Paige champions Web tools

Commercial tools and technologies developed to easily tap into information on internets, intranets and the World Wide Web offer "an unprecedented way to change the way [the Defense Department does] business," according to Emmett Paige Jr., the assistant secretary of Defense for command, control,

Commercial tools and technologies developed to easily tap into information on internets, intranets and the World Wide Web offer "an unprecedented way to change the way [the Defense Department does] business," according to Emmett Paige Jr., the assistant secretary of Defense for command, control, communications and intelligence (ASD/C3I).

Paige, delivering the keynote address at last week's Armed Forces Communications and Electronics Association's (AFCEA) 50th annual convention and exposition, said Web technologies such as Netscape Communications Corp.'s Net-scape Navigator provide the interoperability that the Pentagon needs to manage joint forces. Web tools "appear on the right track to get us there," Paige said.

The Global Command and Control System, which has embedded Netscape into its toolset, and Intellink, an intranet serving the intelligence community, are only the beginning of the Pentagon's use of Web tools to "help us maintain the edge in knowledge-based warfare," Paige said.

Elusive Interoperability

In Paige's view, these tools are needed because, despite sizable investments in manpower and dollars, "interoperability has become more elusive with the passage of time." Paige said the services and Defense agencies must be able to exchange text files, compound documents, maps and multimedia files. To do this, the Pentagon "must achieve the concept of integrated systems."

In knowledge-based warfare, Paige added, U.S. forces on the battlefield "must be able to make decisions quicker than the enemy," and to do this, the Pentagon needs a "distributed multimedia corporate database."

Defending that database, as well as key information systems, was another key topic at the AFCEA convention, with Paige's organization taking a new approach to information security. Roger Callahan, director of the Information Assurance Directorate within the ASD/C3I office, said the name change from "security" to "assurance" reflects a desire "to include the operator in the process.... Operators need to think about how critical information security is to their mission," Callahan said.

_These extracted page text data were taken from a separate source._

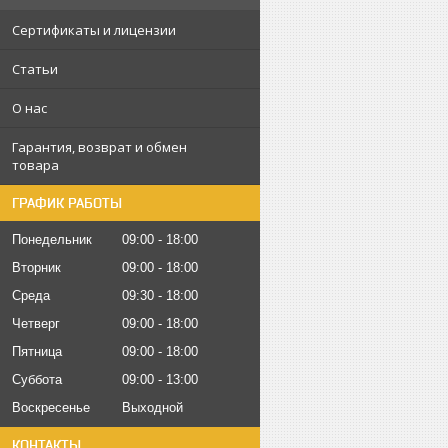
Сертификаты и лицензии
Статьи
О нас
Гарантия, возврат и обмен
товара
ГРАФИК РАБОТЫ
Понедельник
09:00
18:00
Вторник
09:00
18:00
Среда
09:30
18:00
Четверг
09:00
18:00
Пятница
09:00
18:00
Суббота
09:00
13:00
Воскресенье
Выходной
КОНТАКТЫ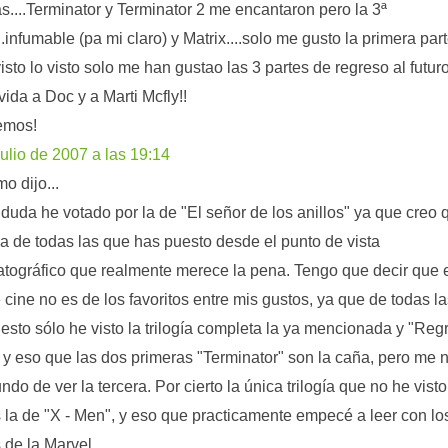
....Terminator y Terminator 2 me encantaron pero la 3ª
..infumable (pa mi claro) y Matrix....solo me gusto la primera part
visto lo visto solo me han gustao las 3 partes de regreso al futuro
vida a Doc y a Marti Mcfly!!
emos!
julio de 2007 a las 19:14
o dijo...
 duda he votado por la de "El señor de los anillos" ya que creo 
ca de todas las que has puesto desde el punto de vista
tográfico que realmente merece la pena. Tengo que decir que 
e cine no es de los favoritos entre mis gustos, ya que de todas l
esto sólo he visto la trilogía completa la ya mencionada y "Reg
" y eso que las dos primeras "Terminator" son la caña, pero me
ndo de ver la tercera. Por cierto la única trilogía que no he visto
 la de "X - Men", y eso que practicamente empecé a leer con lo
 de la Marvel.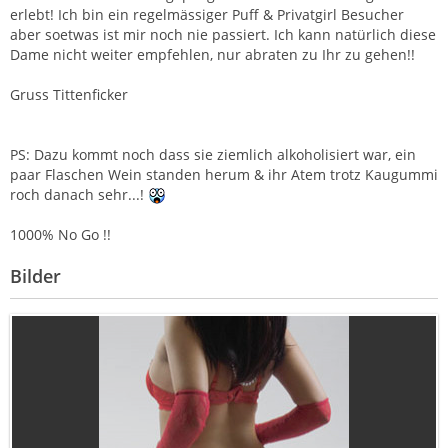
erlebt! Ich bin ein regelmässiger Puff & Privatgirl Besucher
aber soetwas ist mir noch nie passiert. Ich kann natürlich diese
Dame nicht weiter empfehlen, nur abraten zu Ihr zu gehen!!
Gruss Tittenficker
PS: Dazu kommt noch dass sie ziemlich alkoholisiert war, ein
paar Flaschen Wein standen herum & ihr Atem trotz Kaugummi
roch danach sehr...!
1000% No Go !!
Bilder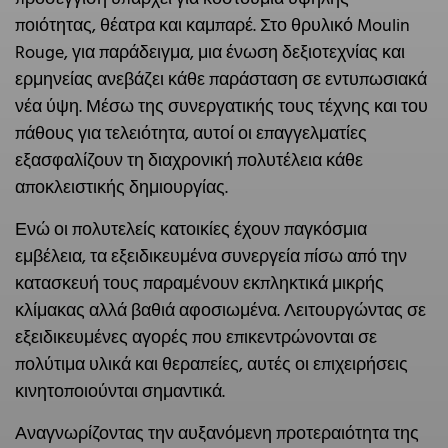
ποιότητας, θέατρα και καμπαρέ. Στο θρυλικό Moulin
Rouge, για παράδειγμα, μια ένωση δεξιοτεχνίας και
ερμηνείας ανεβάζει κάθε παράσταση σε εντυπωσιακά
νέα ύψη. Μέσω της συνεργατικής τους τέχνης και του
πάθους για τελειότητα, αυτοί οι επαγγελματίες
εξασφαλίζουν τη διαχρονική πολυτέλεια κάθε
αποκλειστικής δημιουργίας.
Ενώ οι πολυτελείς κατοικίες έχουν παγκόσμια
εμβέλεια, τα εξειδικευμένα συνεργεία πίσω από την
κατασκευή τους παραμένουν εκπληκτικά μικρής
κλίμακας αλλά βαθιά αφοσιωμένα. Λειτουργώντας σε
εξειδικευμένες αγορές που επικεντρώνονται σε
πολύτιμα υλικά και θεραπείες, αυτές οι επιχειρήσεις
κινητοποιούνται σημαντικά.
Αναγνωρίζοντας την αυξανόμενη προτεραιότητα της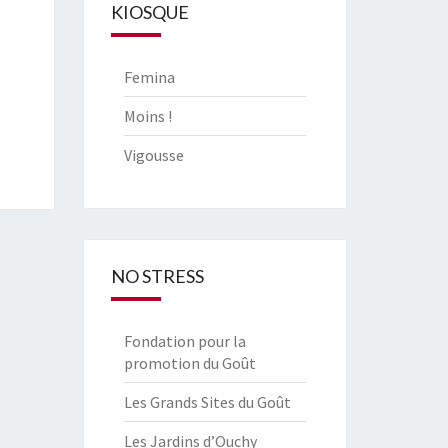
KIOSQUE
Femina
Moins !
Vigousse
NO STRESS
Fondation pour la
promotion du Goût
Les Grands Sites du Goût
Les Jardins d’Ouchy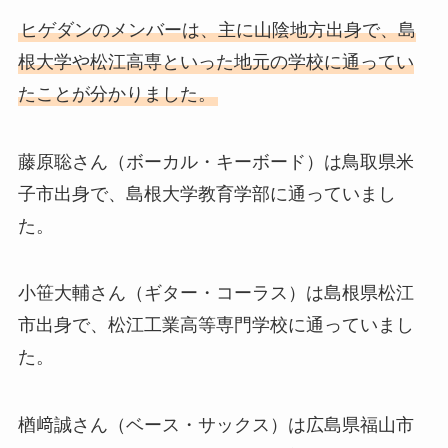
ヒゲダンのメンバーは、主に山陰地方出身で、島
根大学や松江高専といった地元の学校に通ってい
たことが分かりました。
藤原聡さん（ボーカル・キーボード）は鳥取県米
子市出身で、島根大学教育学部に通っていまし
た。
小笹大輔さん（ギター・コーラス）は島根県松江
市出身で、松江工業高等専門学校に通っていまし
た。
楢﨑誠さん（ベース・サックス）は広島県福山市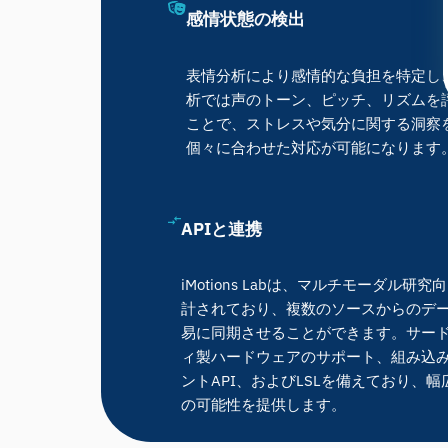
感情状態の検出
表情分析により感情的な負担を特定し
析では声のトーン、ピッチ、リズムを
ことで、ストレスや気分に関する洞察
個々に合わせた対応が可能になります
APIと連携
iMotions Labは、マルチモーダル研究
計されており、複数のソースからのデ
易に同期させることができます。サー
ィ製ハードウェアのサポート、組み込
ントAPI、およびLSLを備えており、幅
の可能性を提供します。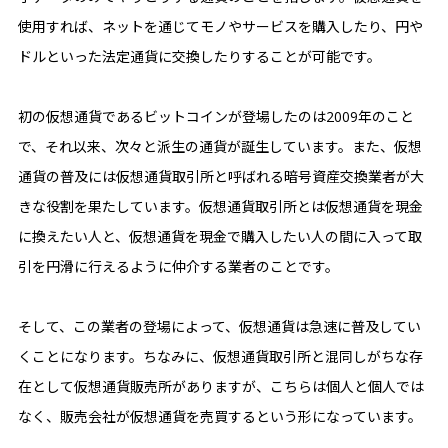
使用すれば、ネットを通じてモノやサービスを購入したり、円や
ドルといった法定通貨に交換したりすることが可能です。
初の仮想通貨であるビットコインが登場したのは2009年のこと
で、それ以来、次々と派生の通貨が誕生しています。また、仮想
通貨の普及には仮想通貨取引所と呼ばれる暗号資産交換業者が大
きな役割を果たしています。仮想通貨取引所とは仮想通貨を現金
に換えたい人と、仮想通貨を現金で購入したい人の間に入って取
引を円滑に行えるように仲介する業者のことです。
そして、この業者の登場によって、仮想通貨は急速に普及してい
くことになります。ちなみに、仮想通貨取引所と混同しがちな存
在として仮想通貨販売所がありますが、こちらは個人と個人では
なく、販売会社が仮想通貨を売買するという形になっています。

This approach involves operators, not a separate information security organization, in key information assurance issues, Callahan said, such as maintaining the ability to deter attacks as well as developing "the knowledge to know when you are under attack."

Howard Frank, director of the information technology office at the Defense Advanced Research Projects Agency (DARPA), said his agency has been working since 1995 on developing technologies in "information survivability" based on the premise "that we cannot protect everything at equal levels." This includes work on developing survivable, adaptable systems, an area "where very little research has been done."

DARPA has also started a number of projects to work on detecting systems intruders, pointing out that the hardest task is detecting the intruder who burrows in today and does nothing, instead waiting for the opportune moment to strike.

"These kinds of attacks are much harder to detect than an intruder who comes in and corrupts files," Frank said.